══ PASSAGE FOR REVIEW ══
Butterworth order and curves

[Speckie]

Root mean square voltage is the equivalent voltage in constant DC that will give the same averaged power as the AC waveform (when averaged in integer periods of the AC waveform, or if the number of periods in non-integral, large number of periods). Since power = voltage² / resistance (for resistive loads), the math just works out that way.

See:

RMS Voltage: What it is? (Formula And How To Calculate It) | Electrical4U

A SIMPLE explanation of RMS Voltages. Learn what RMS Voltage is, how to calculate RMS voltage, the formula, and peak voltage vs RMS voltage vs peak-to-preak voltage. For square waves ...

www.electrical4u.com

In the computation details.

The area of rectangle is length times height, but it is not a square shape so one is not supposed to square it. So the reason it squares the V is to get Power = V^2/R. But why doesn't it include R in the computation?

 

[NTK]

The area of rectangle is length times height, but it is not a square shape so one is not supposed to square it. So the reason it squares the V is to get Power = V^2/R. But why doesn't it include R in the computation?

Because the load resistance got cancelled in the calculation.

 

[Speckie]

It is power spectrum. The 32'768 length graph is the same as the one earlier in the post, where power spectrum is compared to linear spectrum.


That's just the default which I use most often but it is not what was used on those graphs. If I used the default, I would label the y-axis "V_peak".


V_rms is different from peak linear spectrum. Peak is

% Convert from power spectrum [V_rms^2] to peak linear spectrum [V_peak]
Y = sqrt(mag2) * sqrt(2);

RMS is:

% Convert from power spectrum [V_rms^2] to linear spectrum [V_rms]
Y = sqrt(mag2);

The discussion earlier was about power spectral density and it made the most sense to me to compare it to power spectrum. So that's the conversion I used.


There already is RMS linear spectrum earlier in the post, where power spectrum is compared to linear spectrum. Peak linear spectrum looks like RMS linear spectrum, only it is scaled by sqrt(2).


Not only. I meant any noise-like signal.

(Do you mean "which is not noise floor"?)

Probably would be better to ask those people.

I don't really focus on noise-like signals, so to me the only advantage is that FFT-size independence.

Do you consider audio or voice as noise-like signals? I thought the purpose of PSD was to smoothen the chaotic output of the FFT like in the following:

If the purpose is just to smoothen the output graphics of the chaotic FFT. How do you do it without using needing to use PSD?

 

[Speckie]

Do you consider audio or voice as noise-like signals? I thought the purpose of PSD was to smoothen the chaotic output of the FFT like in the following:


View attachment 479468


If the purpose is just to smoothen the output graphics of the chaotic FFT. How do you do it without using needing to use PSD?

I mean, if your goal is you just want to have nice graphics output in FFT, without the many amplitudes that might scare people not familiar with FFT like presenting to public (it can convey chaos). I think you just lessen the sample of the FFT which can still maintain the peak, isn't it. Because what I knew FFT vs PSD before we discussed was I thought the PSD just smoothen the output. But then it seems the presentor (like above) just use PSD with very small segment.

Anyway. There is this technique though called "savitzky-golay filter". which can smoothen the FFT. If you know how to implement it in Octave, pls let me know. Thanks.
═══
*WRITTEN TASK 1*:
In the forum thread, by what factor is the peak linear spectrum scaled relative to the RMS linear spectrum?
*WRITTEN TASK 2*:
Rewrite the forum thread's paragraph that begins "Root mean square voltage is the equivalent voltage" as a short bulleted list that keeps its main facts.
*WRITTEN TASK 3*:
According to the forum thread, why does the RMS voltage calculation leave the resistance R out?
Use only the forum thread as your source.
══ INFORMATION ══
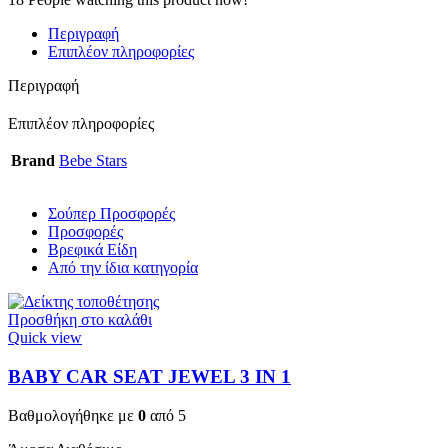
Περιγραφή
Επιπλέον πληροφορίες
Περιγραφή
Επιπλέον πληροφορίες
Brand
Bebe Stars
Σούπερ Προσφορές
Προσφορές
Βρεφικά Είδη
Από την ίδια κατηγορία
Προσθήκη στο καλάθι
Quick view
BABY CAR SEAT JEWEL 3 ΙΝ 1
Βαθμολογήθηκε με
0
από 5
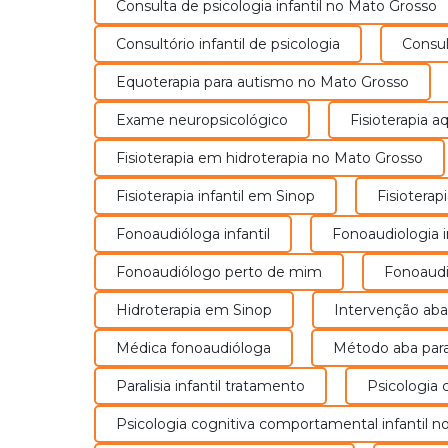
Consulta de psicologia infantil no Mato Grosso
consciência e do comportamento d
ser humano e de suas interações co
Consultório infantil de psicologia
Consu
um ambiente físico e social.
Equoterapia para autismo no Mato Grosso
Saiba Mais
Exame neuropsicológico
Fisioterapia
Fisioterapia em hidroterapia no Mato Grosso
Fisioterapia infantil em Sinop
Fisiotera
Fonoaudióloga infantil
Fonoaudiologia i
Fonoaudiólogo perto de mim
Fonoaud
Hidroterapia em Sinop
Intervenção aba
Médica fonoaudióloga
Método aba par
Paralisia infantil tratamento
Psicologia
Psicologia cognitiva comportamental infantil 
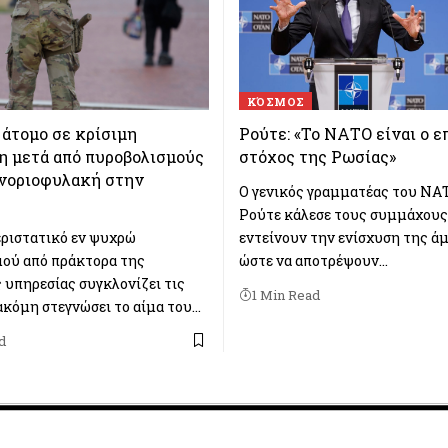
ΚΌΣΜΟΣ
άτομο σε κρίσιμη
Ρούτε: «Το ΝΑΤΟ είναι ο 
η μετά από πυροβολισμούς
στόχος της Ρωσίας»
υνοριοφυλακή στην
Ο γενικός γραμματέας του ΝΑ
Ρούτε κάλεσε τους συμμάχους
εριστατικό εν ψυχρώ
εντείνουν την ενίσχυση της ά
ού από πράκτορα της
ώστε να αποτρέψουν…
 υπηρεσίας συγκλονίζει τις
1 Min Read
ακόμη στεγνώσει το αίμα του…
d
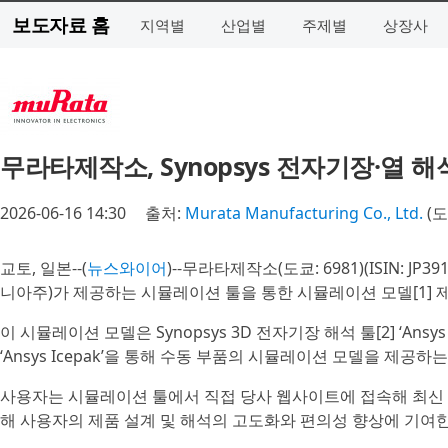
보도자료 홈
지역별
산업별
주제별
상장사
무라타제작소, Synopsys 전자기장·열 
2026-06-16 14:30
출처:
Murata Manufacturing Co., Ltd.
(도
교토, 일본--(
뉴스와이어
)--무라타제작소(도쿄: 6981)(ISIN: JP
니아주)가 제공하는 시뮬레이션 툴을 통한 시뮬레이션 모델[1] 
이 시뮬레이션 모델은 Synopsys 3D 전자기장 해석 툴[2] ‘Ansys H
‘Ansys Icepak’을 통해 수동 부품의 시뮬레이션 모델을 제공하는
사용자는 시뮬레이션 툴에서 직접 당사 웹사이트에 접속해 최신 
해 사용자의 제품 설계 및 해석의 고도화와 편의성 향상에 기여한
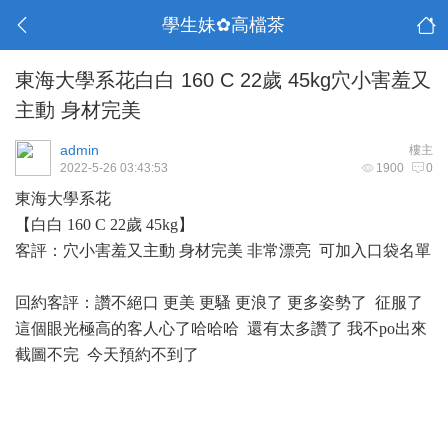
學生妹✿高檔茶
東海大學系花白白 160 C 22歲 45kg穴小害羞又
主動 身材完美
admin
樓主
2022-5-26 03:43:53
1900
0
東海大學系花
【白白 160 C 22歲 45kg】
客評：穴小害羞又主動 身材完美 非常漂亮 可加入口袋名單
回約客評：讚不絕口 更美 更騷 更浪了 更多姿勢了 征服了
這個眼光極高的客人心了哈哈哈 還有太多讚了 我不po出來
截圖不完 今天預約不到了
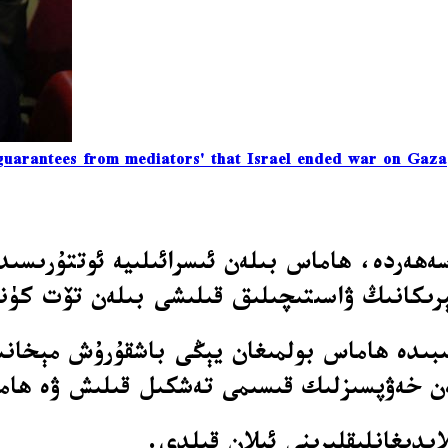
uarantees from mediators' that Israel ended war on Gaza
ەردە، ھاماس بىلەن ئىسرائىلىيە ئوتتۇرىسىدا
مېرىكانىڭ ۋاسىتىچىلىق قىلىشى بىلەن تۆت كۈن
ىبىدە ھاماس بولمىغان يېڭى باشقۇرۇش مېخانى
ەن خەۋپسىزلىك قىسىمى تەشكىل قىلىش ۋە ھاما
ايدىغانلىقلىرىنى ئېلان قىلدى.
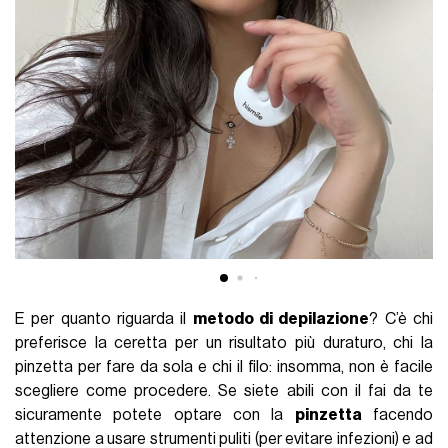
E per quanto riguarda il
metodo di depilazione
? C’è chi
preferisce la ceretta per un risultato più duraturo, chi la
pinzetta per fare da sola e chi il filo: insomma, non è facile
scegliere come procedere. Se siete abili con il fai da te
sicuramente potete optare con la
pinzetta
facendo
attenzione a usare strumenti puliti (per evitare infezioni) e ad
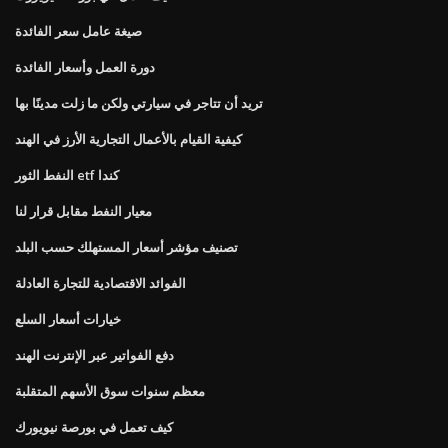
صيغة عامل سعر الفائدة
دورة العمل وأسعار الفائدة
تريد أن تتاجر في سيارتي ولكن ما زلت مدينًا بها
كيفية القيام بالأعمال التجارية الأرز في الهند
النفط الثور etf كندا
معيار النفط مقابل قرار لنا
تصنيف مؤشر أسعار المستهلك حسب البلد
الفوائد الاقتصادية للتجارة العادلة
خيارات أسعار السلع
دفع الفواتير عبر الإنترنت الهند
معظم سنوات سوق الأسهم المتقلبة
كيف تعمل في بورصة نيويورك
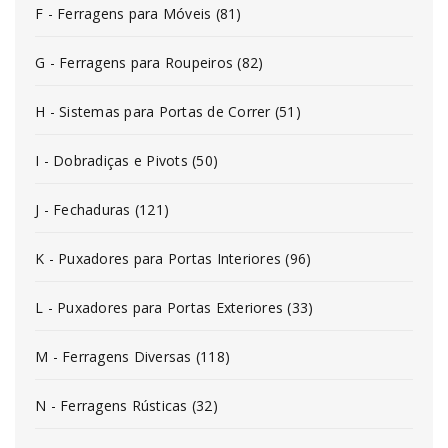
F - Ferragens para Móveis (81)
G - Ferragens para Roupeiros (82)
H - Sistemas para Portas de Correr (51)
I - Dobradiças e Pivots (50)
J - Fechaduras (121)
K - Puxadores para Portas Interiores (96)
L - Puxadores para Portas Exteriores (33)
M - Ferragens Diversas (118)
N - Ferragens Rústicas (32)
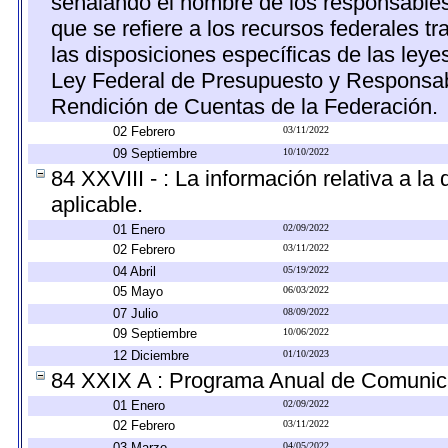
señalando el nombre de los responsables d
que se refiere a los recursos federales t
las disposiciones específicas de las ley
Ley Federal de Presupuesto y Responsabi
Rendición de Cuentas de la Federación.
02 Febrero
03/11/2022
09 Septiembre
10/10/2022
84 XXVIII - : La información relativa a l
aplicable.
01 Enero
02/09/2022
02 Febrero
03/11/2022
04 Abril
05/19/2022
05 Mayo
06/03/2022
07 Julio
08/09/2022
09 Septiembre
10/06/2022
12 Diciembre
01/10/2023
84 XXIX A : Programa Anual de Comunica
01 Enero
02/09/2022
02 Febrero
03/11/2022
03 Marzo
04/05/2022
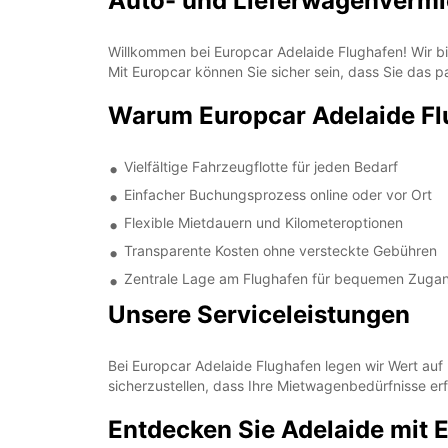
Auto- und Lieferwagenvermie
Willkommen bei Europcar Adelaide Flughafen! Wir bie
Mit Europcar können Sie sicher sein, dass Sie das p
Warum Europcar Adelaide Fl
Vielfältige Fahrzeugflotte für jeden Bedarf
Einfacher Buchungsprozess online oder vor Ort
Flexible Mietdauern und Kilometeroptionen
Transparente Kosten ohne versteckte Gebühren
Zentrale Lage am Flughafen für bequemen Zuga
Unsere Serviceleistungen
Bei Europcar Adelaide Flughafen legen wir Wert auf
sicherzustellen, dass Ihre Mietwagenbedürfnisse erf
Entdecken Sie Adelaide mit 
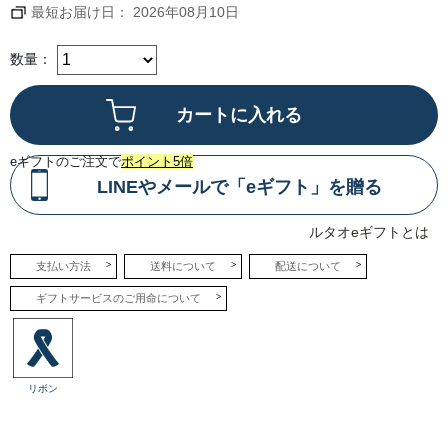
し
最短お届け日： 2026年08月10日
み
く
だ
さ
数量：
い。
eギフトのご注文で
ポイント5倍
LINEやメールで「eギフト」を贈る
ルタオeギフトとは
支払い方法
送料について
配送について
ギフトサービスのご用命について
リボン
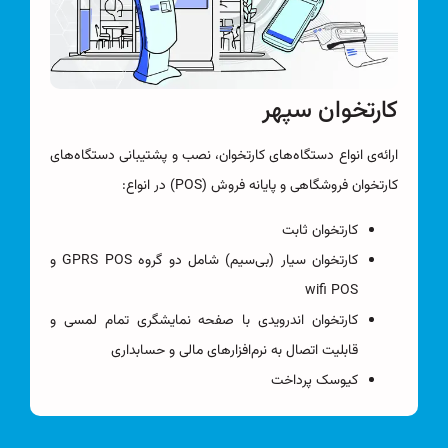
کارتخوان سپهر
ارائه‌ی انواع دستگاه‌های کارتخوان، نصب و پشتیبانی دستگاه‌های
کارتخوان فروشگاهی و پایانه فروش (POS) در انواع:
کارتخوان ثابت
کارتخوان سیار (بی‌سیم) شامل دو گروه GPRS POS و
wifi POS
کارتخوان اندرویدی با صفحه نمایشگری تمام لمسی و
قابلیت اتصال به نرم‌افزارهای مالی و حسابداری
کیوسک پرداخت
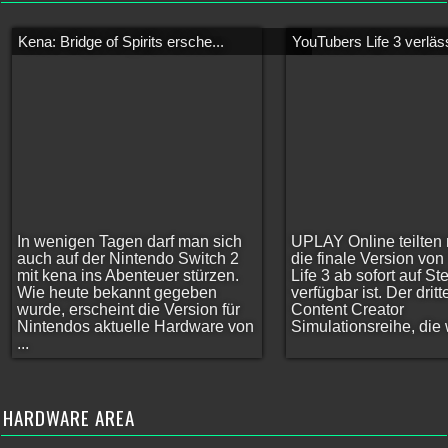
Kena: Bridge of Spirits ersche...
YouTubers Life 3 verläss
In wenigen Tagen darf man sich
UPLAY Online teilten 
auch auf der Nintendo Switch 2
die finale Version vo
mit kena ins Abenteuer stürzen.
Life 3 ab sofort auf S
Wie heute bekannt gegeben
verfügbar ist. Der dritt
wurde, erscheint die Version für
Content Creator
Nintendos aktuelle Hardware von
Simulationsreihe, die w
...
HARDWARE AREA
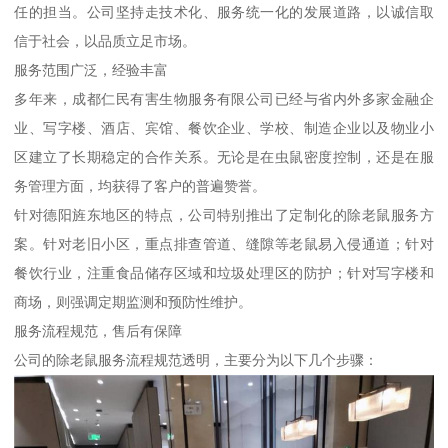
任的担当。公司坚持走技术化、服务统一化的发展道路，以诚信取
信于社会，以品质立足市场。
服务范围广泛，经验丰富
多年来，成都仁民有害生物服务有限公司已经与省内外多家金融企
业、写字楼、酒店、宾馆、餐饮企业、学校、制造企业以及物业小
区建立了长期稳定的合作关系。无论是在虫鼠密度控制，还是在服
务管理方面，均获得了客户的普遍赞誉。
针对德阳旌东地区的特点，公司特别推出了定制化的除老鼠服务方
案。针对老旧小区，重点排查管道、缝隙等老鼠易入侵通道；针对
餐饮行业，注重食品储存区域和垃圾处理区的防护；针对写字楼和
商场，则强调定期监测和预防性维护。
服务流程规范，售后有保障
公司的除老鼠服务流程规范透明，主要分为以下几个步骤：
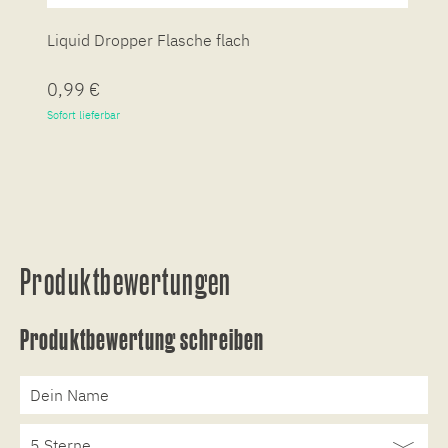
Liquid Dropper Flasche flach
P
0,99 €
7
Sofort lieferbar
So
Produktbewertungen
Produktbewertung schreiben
═══
*WORKED SOLUTION 1*:
By sqrt(2).

*WORKED SOLUTION 2*:
- RMS voltage is the constant DC voltage that gives the same averaged power as the AC waveform.
- The averaging is done over a whole number of AC periods, or over a large number of periods if the count is not a whole number.
- This follows from the relation power = voltage² / resistance for resistive loads.

*WORKED SOLUTION 3*:
The voltage is squared because power equals voltage squared divided by resistance for resistive loads. The load resistance cancels out when the AC and DC powers are set equal, so R does not appear in the result.